Emile Zola
aucune relation, et qui vous écrirait : «J'en ai trop de vous, séparons-nous !» Eh bien ! la position est analogue...
Ah ! si des amis m'avaient tenu un tel langage !... Si Maupassant, Huysmans, Céard, m'avaient parlé de la sorte, j'avoue que j'eusse été quelque peu estomaqué. Mais la déclaration de ces messieurs ne saurait me produire un tel effet ! Je n'y répondrai du reste absolument rien, et cette détermination se trouve fortifiée par les conseils qui m'ont été donnés de toutes parts.
Il écrivit à J.-K. Huysmans, le 21 août 1887 :
Tout cela est comique et sale. Vous savez ma philosophie au sujet des injures. Plus je vais et plus j'ai soif d'impopularité et de solitude...
À Alphonse Daudet, qui avait été indiqué, à tort, comme ayant sinon inspiré, au moins approuvé le manifeste des Cinq, il écrivit :
Mais jamais, mon cher Daudet, jamais je n'ai cru que vous ayez eu connaissance de l'extraordinaire manifeste des Cinq... le stupéfiant, c'est que de victime, vous m'avez fait coupable, et qu'au lieu de m'envoyer une poignée de main, vous avez failli rompre avec moi.
Avouons que cela dépassait un peu la mesure...

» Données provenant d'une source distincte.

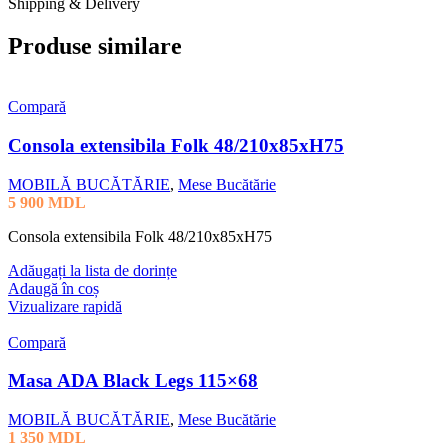
Shipping & Delivery
Produse similare
Compară
Consola extensibila Folk 48/210x85xH75
MOBILĂ BUCĂTĂRIE
,
Mese Bucătărie
5 900
MDL
Consola extensibila Folk 48/210x85xH75
Adăugați la lista de dorințe
Adaugă în coș
Vizualizare rapidă
Compară
Masa ADA Black Legs 115×68
MOBILĂ BUCĂTĂRIE
,
Mese Bucătărie
1 350
MDL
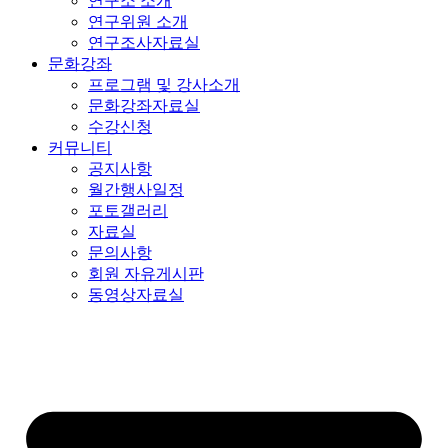
연구소 소개
연구위원 소개
연구조사자료실
문화강좌
프로그램 및 강사소개
문화강좌자료실
수강신청
커뮤니티
공지사항
월간행사일정
포토갤러리
자료실
문의사항
회원 자유게시판
동영상자료실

Zola dédaigna donc de répliquer ou de réfuter. Mais on a répondu pour lui. Pour donner idée de la vivacité de la polémique d'alors, et, en choisissant entre vingt ripostes, également vigoureuses, au factum des Cinq, je citerai un passage du très virulent mais très juste réquisitoire, qu'en guise de plaidoyer Henri Bauer publia. Cet article vengeur parut dans le Réveil, organe littéraire dont j'avais la direction, et où, on s'en souvient peut-être, Paul Verlaine oublié, calomnié, ou repoussé, fut accueilli, reparut à la publicité ; là il donna des tableaux et des fantaisies, sous la rubrique :
«Paris vivant», qui, après dix ans de silence, firent de nouveau prononcer son nom, bientôt retentissant et glorieux.
Dans ce journal, très artiste, où Alphonse Daudet publia Sapho, et Guy de Maupassant plusieurs nouvelles inédites, parmi lesquelles les Sœurs Rondolli, et où Paul Bonnetain avait débuté, Henry Bauer s'exprima ainsi, avec cette franchise brutale qui lui valut en maintes circonstances beaucoup d'ennemis, mais qui caractérisait son talent sincère et indépendant :
Tant pis pour Bonnetain ! Tant pis pour Descaves ! Vous avez fait là, mes garçons, une vilaine besogne qui se retournera contre vous-mêmes.
Vous avez oublié que le peu que vous êtes, vous le lui devez ; vous n'existez que par lui. Tout, votre forme, votre style, votre vocabulaire, vos images, vos idées procèdent de son oeuvre, et vos pattes de mouches sont frottées à sa griffe. Vous êtes bien jeunes pour être ingrats. Apprenez, mes petits, que toute la littérature contemporaine a pris son essor dans ces Rougon-Macquart «ridicules».
Vous mordez les talons du père qui vous a tous engendrés et vous essayez d'ameuter le Philistin contre votre créateur, gare à la mâchoire d'âne !
La correction était infligée de main de maître. Les quatre, car l'instigateur de la réclame cherchée disparut bientôt, ont depuis fait oublier cette incartade de jeunesse à force d'oeuvres estimables.
L'un des signataires devait d'ailleurs, par la suite, faire des excuses publiques qui honorent également celui qui les formulait si spontanément et celui qui les acceptait avec une généreuse effusion.
M. Paul Margueritte écrivit à Zola, au moment de la publication de la Débâcle, la lettre suivante :
9 mars 1892.
Cher monsieur Zola,
C'est avec émotion que je vois la division Margueritte et le nom de mon père jouer un rôle dans la Débâcle. Je pressens que vous serez sympathique aux efforts perdus de cette belle cavalerie et à la mort de son chef, sacrifié avec tant d'autres, à Sedan.
Laissez-moi saisir cette occasion-je n'en pourrai trouver une meilleure-pour me décharger auprès de vous, en toute franchise, d'un regret qui me pèse depuis longtemps. En m'associant, il y a quelques années, à ce manifeste contre vous, j'ai commis une mauvaise action dont mon extrême jeunesse m'empêcha alors de comprendre la portée, mais dont j'ai eu quelque honte depuis, lorsque j'ai mieux compris le respect qu'on se doit, d'homme à homme, et que je devais surtout, moi débutant de lettres et fils de soldat, à une vie d'écrasant labeur, de fier combat et d'exemple, comme la vôtre.